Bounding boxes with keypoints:
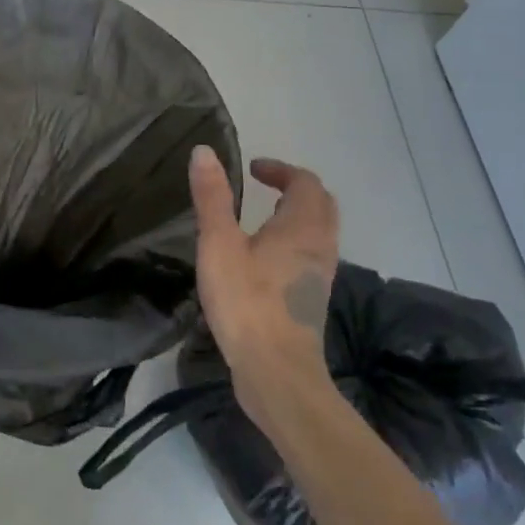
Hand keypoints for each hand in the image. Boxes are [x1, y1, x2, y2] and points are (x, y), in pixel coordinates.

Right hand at [188, 146, 341, 417]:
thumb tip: (204, 151)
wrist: (276, 372)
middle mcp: (320, 246)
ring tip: (262, 217)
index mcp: (302, 227)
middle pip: (320, 205)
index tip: (252, 170)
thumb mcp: (219, 244)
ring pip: (319, 232)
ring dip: (296, 215)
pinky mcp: (312, 299)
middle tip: (263, 187)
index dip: (280, 170)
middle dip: (295, 189)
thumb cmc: (246, 302)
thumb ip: (212, 197)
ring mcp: (320, 275)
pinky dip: (294, 241)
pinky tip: (265, 257)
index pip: (305, 182)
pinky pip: (311, 255)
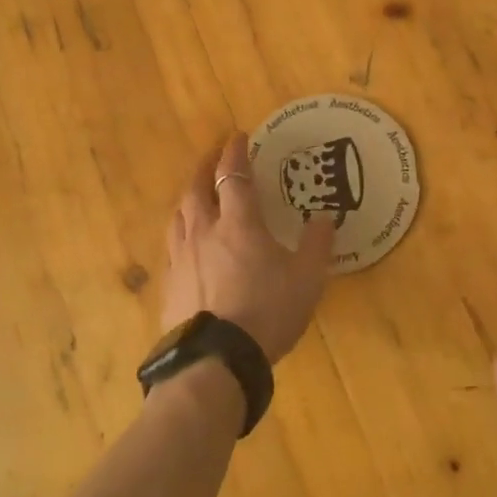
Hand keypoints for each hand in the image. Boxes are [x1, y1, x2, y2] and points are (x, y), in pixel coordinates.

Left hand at [160, 134, 334, 362]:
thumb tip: (326, 217)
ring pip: (179, 214)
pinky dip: (181, 230)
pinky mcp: (170, 283)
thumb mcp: (307, 279)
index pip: (234, 175)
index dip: (236, 152)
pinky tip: (185, 241)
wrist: (217, 359)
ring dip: (189, 195)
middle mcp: (204, 231)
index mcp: (239, 224)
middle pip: (198, 187)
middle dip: (205, 166)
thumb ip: (317, 245)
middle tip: (213, 156)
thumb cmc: (268, 313)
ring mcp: (182, 257)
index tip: (239, 136)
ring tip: (196, 192)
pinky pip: (172, 244)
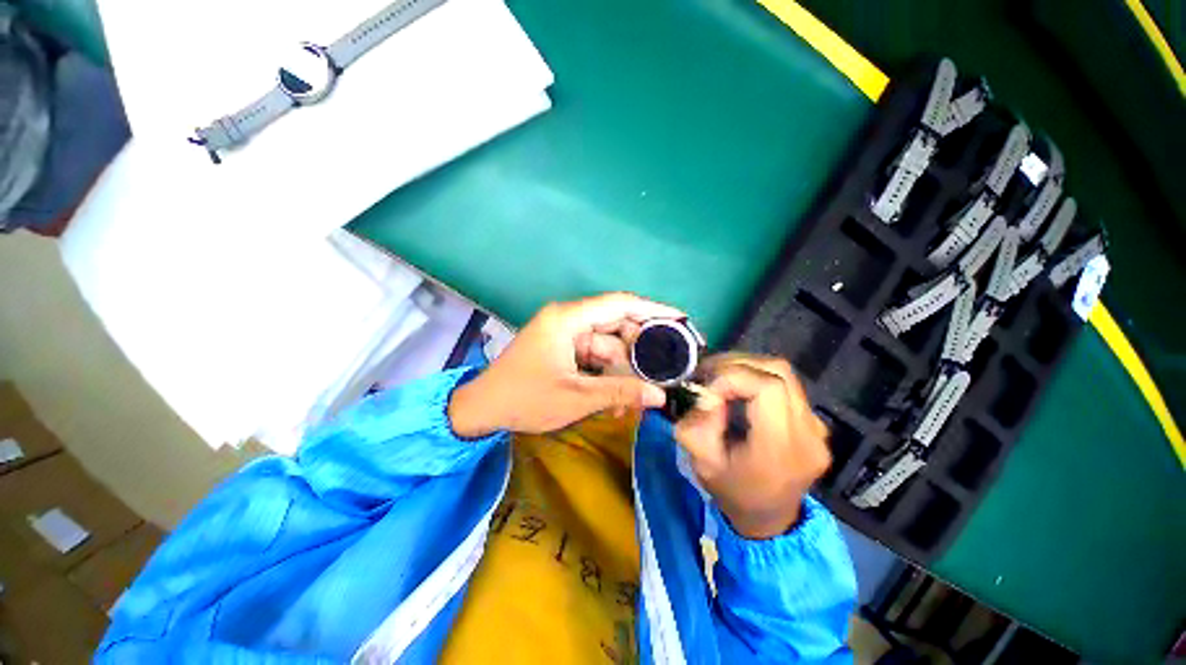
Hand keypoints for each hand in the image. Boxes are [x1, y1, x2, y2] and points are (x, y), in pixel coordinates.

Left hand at [448, 293, 684, 436]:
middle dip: (640, 349)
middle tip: (666, 367)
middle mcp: (568, 320)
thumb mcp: (575, 397)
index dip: (651, 309)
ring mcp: (565, 335)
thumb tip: (660, 396)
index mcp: (568, 319)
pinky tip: (616, 399)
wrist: (482, 409)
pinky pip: (594, 357)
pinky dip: (607, 375)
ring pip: (607, 346)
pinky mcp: (563, 349)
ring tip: (640, 396)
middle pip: (616, 325)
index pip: (618, 304)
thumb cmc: (524, 399)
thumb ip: (619, 393)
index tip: (679, 319)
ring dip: (623, 370)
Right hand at [675, 355, 830, 539]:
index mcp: (781, 448)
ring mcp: (817, 427)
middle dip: (736, 365)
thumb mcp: (702, 463)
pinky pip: (786, 386)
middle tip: (708, 373)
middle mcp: (808, 433)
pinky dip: (758, 377)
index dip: (733, 377)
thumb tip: (707, 393)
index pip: (768, 387)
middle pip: (778, 372)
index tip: (708, 389)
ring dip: (747, 367)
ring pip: (783, 373)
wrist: (769, 519)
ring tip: (720, 377)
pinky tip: (740, 390)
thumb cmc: (732, 492)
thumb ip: (698, 425)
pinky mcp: (814, 422)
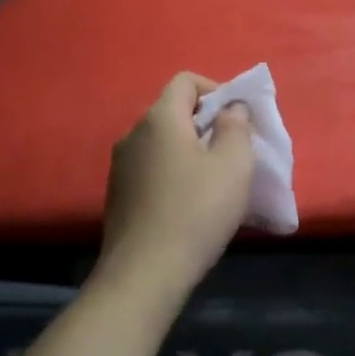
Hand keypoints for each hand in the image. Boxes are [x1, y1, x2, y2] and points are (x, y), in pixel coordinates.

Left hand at [95, 73, 254, 305]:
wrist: (144, 275)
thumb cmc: (196, 211)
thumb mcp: (234, 164)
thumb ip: (237, 126)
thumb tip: (230, 110)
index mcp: (160, 118)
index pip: (186, 81)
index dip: (216, 89)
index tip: (237, 119)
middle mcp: (133, 134)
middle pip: (174, 111)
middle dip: (206, 123)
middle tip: (233, 151)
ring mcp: (120, 166)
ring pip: (162, 142)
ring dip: (190, 150)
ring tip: (215, 181)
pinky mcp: (118, 195)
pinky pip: (152, 168)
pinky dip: (174, 173)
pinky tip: (191, 205)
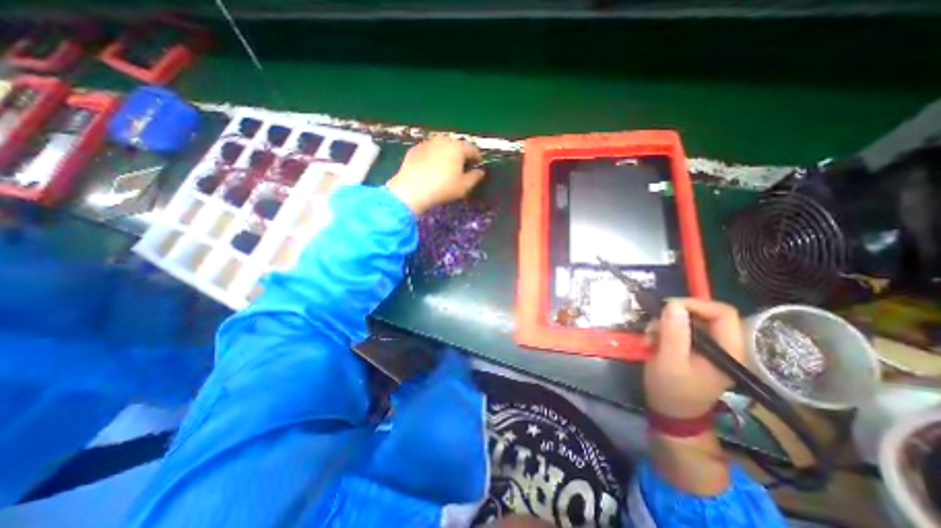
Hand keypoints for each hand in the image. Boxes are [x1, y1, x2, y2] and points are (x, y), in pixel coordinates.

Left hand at [383, 136, 484, 214]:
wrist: (412, 189)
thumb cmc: (442, 188)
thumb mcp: (463, 186)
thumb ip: (475, 177)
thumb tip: (480, 172)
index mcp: (458, 147)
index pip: (472, 149)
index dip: (477, 158)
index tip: (478, 165)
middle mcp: (443, 140)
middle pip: (456, 145)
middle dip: (461, 155)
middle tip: (462, 167)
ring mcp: (427, 143)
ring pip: (441, 146)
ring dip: (446, 154)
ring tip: (446, 167)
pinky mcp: (414, 149)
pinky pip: (428, 151)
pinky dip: (433, 157)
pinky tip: (431, 168)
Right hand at [644, 300, 746, 417]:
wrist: (670, 412)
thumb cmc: (672, 390)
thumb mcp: (669, 361)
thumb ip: (673, 333)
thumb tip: (673, 304)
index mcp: (729, 350)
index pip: (723, 313)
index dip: (696, 304)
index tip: (668, 307)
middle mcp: (723, 345)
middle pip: (703, 314)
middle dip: (673, 316)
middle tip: (653, 325)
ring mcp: (708, 347)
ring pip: (687, 320)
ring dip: (664, 324)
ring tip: (649, 337)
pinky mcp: (694, 348)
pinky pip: (679, 329)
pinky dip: (662, 331)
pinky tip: (651, 341)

▸ ACTIVITY: Give back the entries above exactly as they stand. Leave the images out.

▸ EXERCISE OUTPUT:
Hand keypoints for each hand in the image. Boxes are [x1, y1, x2, y2] and points are (x, y), in pixel coordinates.

Right hand at [188, 146, 341, 417]:
thumb tip: (204, 151)
wrist: (276, 372)
middle mcp: (320, 246)
ring tip: (262, 217)
index mcp: (302, 227)
middle pip: (320, 205)
index tip: (252, 170)
thumb mcp: (219, 244)
ring pip: (319, 232)
ring dip: (296, 215)
pinky mcp: (312, 299)
middle tip: (263, 187)
index dip: (280, 170)
middle dip: (295, 189)
thumb cmc: (246, 302)
thumb ip: (212, 197)
ring mcp: (320, 275)
pinky dip: (294, 241)
pinky tip: (265, 257)
index pip: (305, 182)
pinky pip: (311, 255)
Hand keypoints for each hand in the image. Boxes are [x1, y1, x2, y2] and points are (x, y), in pixel coordinates.

Left hand at [160, 134, 334, 362]:
thumb tip: (326, 217)
ring pip: (179, 214)
pinky dip: (181, 230)
pinky mcp: (170, 283)
thumb mcp: (307, 279)
index pip: (234, 175)
index dip: (236, 152)
pinky tip: (185, 241)
wrist: (217, 359)
ring dip: (189, 195)
middle mcp: (204, 231)
index mcp: (239, 224)
middle pip: (198, 187)
middle dip: (205, 166)
thumb ip: (317, 245)
middle tip: (213, 156)
thumb cmc: (268, 313)
ring mcp: (182, 257)
index tip: (239, 136)
ring tip: (196, 192)
pinky pip: (172, 244)
Hand keypoints for each hand in the image. Boxes are [x1, y1, x2, y2] and points are (x, y), in pixel coordinates.

Left hand at [448, 293, 684, 436]:
middle dip: (640, 349)
middle tip: (666, 367)
middle mcp: (568, 320)
thumb mcp: (575, 397)
index dip: (651, 309)
ring mcp: (565, 335)
thumb tip: (660, 396)
index mcp: (568, 319)
pinky tip: (616, 399)
wrist: (482, 409)
pinky pip: (594, 357)
pinky dip: (607, 375)
ring pip: (607, 346)
pinky mcp: (563, 349)
ring tip: (640, 396)
middle pip: (616, 325)
index pip: (618, 304)
thumb cmc: (524, 399)
thumb ip: (619, 393)
index tip: (679, 319)
ring dip: (623, 370)
Right hand at [675, 355, 830, 539]:
index mcp: (781, 448)
ring mcp: (817, 427)
middle dip: (736, 365)
thumb mcp: (702, 463)
pinky pip: (786, 386)
middle tip: (708, 373)
middle mcp: (808, 433)
pinky dip: (758, 377)
index dip: (733, 377)
thumb tip: (707, 393)
index pip: (768, 387)
middle pip: (778, 372)
index tip: (708, 389)
ring dip: (747, 367)
ring pip: (783, 373)
wrist: (769, 519)
ring tip: (720, 377)
pinky tip: (740, 390)
thumb cmc: (732, 492)
thumb ip: (698, 425)
pinky mcp: (814, 422)
Hand keypoints for each hand in the image. Boxes are [x1, y1, x2, y2] and points are (x, y), in pixel coordinates.

Left hand at [95, 73, 254, 305]:
wrist: (144, 275)
thumb cmc: (196, 211)
thumb mcp: (234, 164)
thumb ip: (237, 126)
thumb tip: (230, 110)
index mcp: (160, 118)
index pip: (186, 81)
index dip: (216, 89)
index tip: (237, 119)
middle mcp: (133, 134)
middle pip: (174, 111)
middle dip: (206, 123)
middle tip: (233, 151)
ring mcp: (120, 166)
ring pip: (162, 142)
ring dip: (190, 150)
ring tip: (215, 181)
pinky mcp: (118, 195)
pinky pip: (152, 168)
pinky dip: (174, 173)
pinky tip: (191, 205)
Hand keypoints for each hand in the image. Boxes are [x1, y1, x2, y2] and points are (x, y), in pixel coordinates.

Left hand at [383, 136, 484, 214]:
wrist: (412, 189)
thumb cmc: (442, 188)
thumb mcp: (463, 186)
thumb ip: (475, 177)
thumb tip: (480, 172)
index mcp: (458, 147)
index pip: (472, 149)
index dip: (477, 158)
index tip: (478, 165)
middle mcp: (443, 140)
middle pip: (456, 145)
middle dip: (461, 155)
middle tip: (462, 167)
ring mcp: (427, 143)
ring pip: (441, 146)
ring dip: (446, 154)
ring tip: (446, 167)
pinky mcp: (414, 149)
pinky pip: (428, 151)
pinky dip: (433, 157)
pinky tip: (431, 168)
Right hand at [644, 300, 746, 417]:
wrist: (670, 412)
thumb cmc: (672, 390)
thumb mcp: (669, 361)
thumb ip: (673, 333)
thumb tip: (673, 304)
index mcp: (729, 350)
index pip: (723, 313)
index dip: (696, 304)
index tip: (668, 307)
middle mcp: (723, 345)
middle pip: (703, 314)
middle dip: (673, 316)
middle tip: (653, 325)
ring mcp: (708, 347)
ring pip: (687, 320)
ring dip: (664, 324)
ring tip: (649, 337)
pinky mcp: (694, 348)
pinky pip: (679, 329)
pinky dip: (662, 331)
pinky tip: (651, 341)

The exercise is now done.